Just drive east on Rt 98 past the trading post in the direction of the power plant. You'll see a sign on the right side for the parking lot.
Just go into the parking lot (and pay the parking fee of course). Then you pay for the "guide". Thye'll drive you to the entrance and depending upon how knowledgable the guide is he/she will tell you some stories and point out good photographic sights.
You want to be there on a sunny day when the sun is high in the sky so that you get the sun bouncing off the canyon walls to get those amazing colors.
When I was there a fair number of people were also there. Everybody cooperated to get out of the way of others taking photos.
You are also very near a couple of other sights.
If you drive back west on Rt 98 to Rt 89 and turn north (right) and go until you see a sign on the left (west side) that says Scenic Road you'll come to the Best Dam View that gives you a straight on view of the Glen Canyon Dam.
If you go south (left) on Rt 89 about a mile, you'll see a sign on the right (west) for Horseshoe Bend. Parking is free and it's a 3/4 mile hike to Horseshoe Bend. There are no screens, fences or barriers so if you are with kids watch them carefully as it's about 1,000 feet down. Great view of the Colorado River bending like a horshoe.

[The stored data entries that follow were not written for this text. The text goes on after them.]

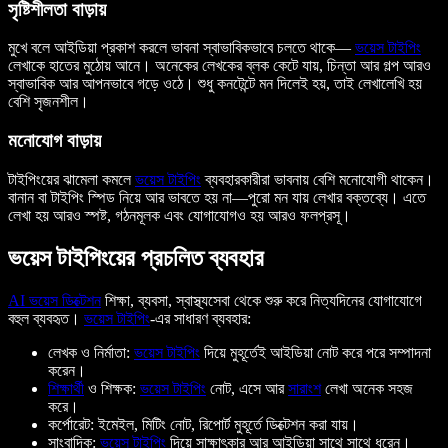
সৃষ্টিশীলতা বাড়ায়
মুখে বলে আইডিয়া প্রকাশ করলে ভাবনা স্বাভাবিকভাবে চলতে থাকে—
ভয়েস টাইপিং
লেখাকে হাতের মুঠোয় আনে। অনেকের লেখকের ব্লক কেটে যায়, চিন্তা আর গল্প আরও
স্বাভাবিক আর আপনভাবে গড়ে ওঠে। শুধু কনটেন্টে মন দিলেই হয়, তাই লেখালেখি হয়
বেশি সৃজনশীল।
মনোযোগ বাড়ায়
টাইপিংয়ের ঝামেলা কমলে
ভয়েস টাইপিং
ব্যবহারকারীরা ভাবনায় বেশি মনোযোগী থাকেন।
বানান বা টাইপিং স্পিড নিয়ে আর ভাবতে হয় না—পুরো মন যায় লেখার বক্তব্যে। এতে
লেখা হয় আরও স্পষ্ট, গঠনমূলক এবং যোগাযোগও হয় আরও ফলপ্রসূ।
ভয়েস টাইপিংয়ের প্রচলিত ব্যবহার
AI ভয়েস ডিক্টেশন
শিক্ষা, ব্যবসা, স্বাস্থ্যসেবা থেকে শুরু করে নিত্যদিনের যোগাযোগে
বহুল ব্যবহৃত।
ভয়েস টাইপিং
-এর সাধারণ ব্যবহার:
লেখক ও নির্মাতা:
ভয়েস টাইপিং
দিয়ে মুহূর্তেই আইডিয়া নোট করে পরে সম্পাদনা
করেন।
শিক্ষার্থী
ও শিক্ষক:
ভয়েস টাইপিং
নোট, এসে আর
সারাংশ
লেখা অনেক সহজ
করে।
কর্পোরেট: ইমেইল, মিটিং নোট, রিপোর্ট মুহূর্তে ডিক্টেশন করা যায়।
সাংবাদিক:
ভয়েস টাইপিং
দিয়ে সাক্ষাৎকার আর আইডিয়া সাথে সাথে ধরেন।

I’m not going to lie, dealing with the light down there is not easy. The metering is tough and the dynamic range is often times impossible. If you’re not shooting multiple exposures (or even if you are) make sure that you underexpose about a stop and a half.
One article I read before going recommended using a polarizer to deal with reflections on the canyon walls. I asked our guide if others use the filters and he said nobody ever does and recommended I don’t. Of course, I ignored his advice and tried out the polarizer for a little while to see for myself. After a few shots, I decided it wasn’t doing much for me and quickly ditched it. For me, a polarizer just doesn’t seem necessary but there’s nothing wrong with giving it a try depending on the lighting conditions, especially if you are in the brighter Lower Antelope Canyon.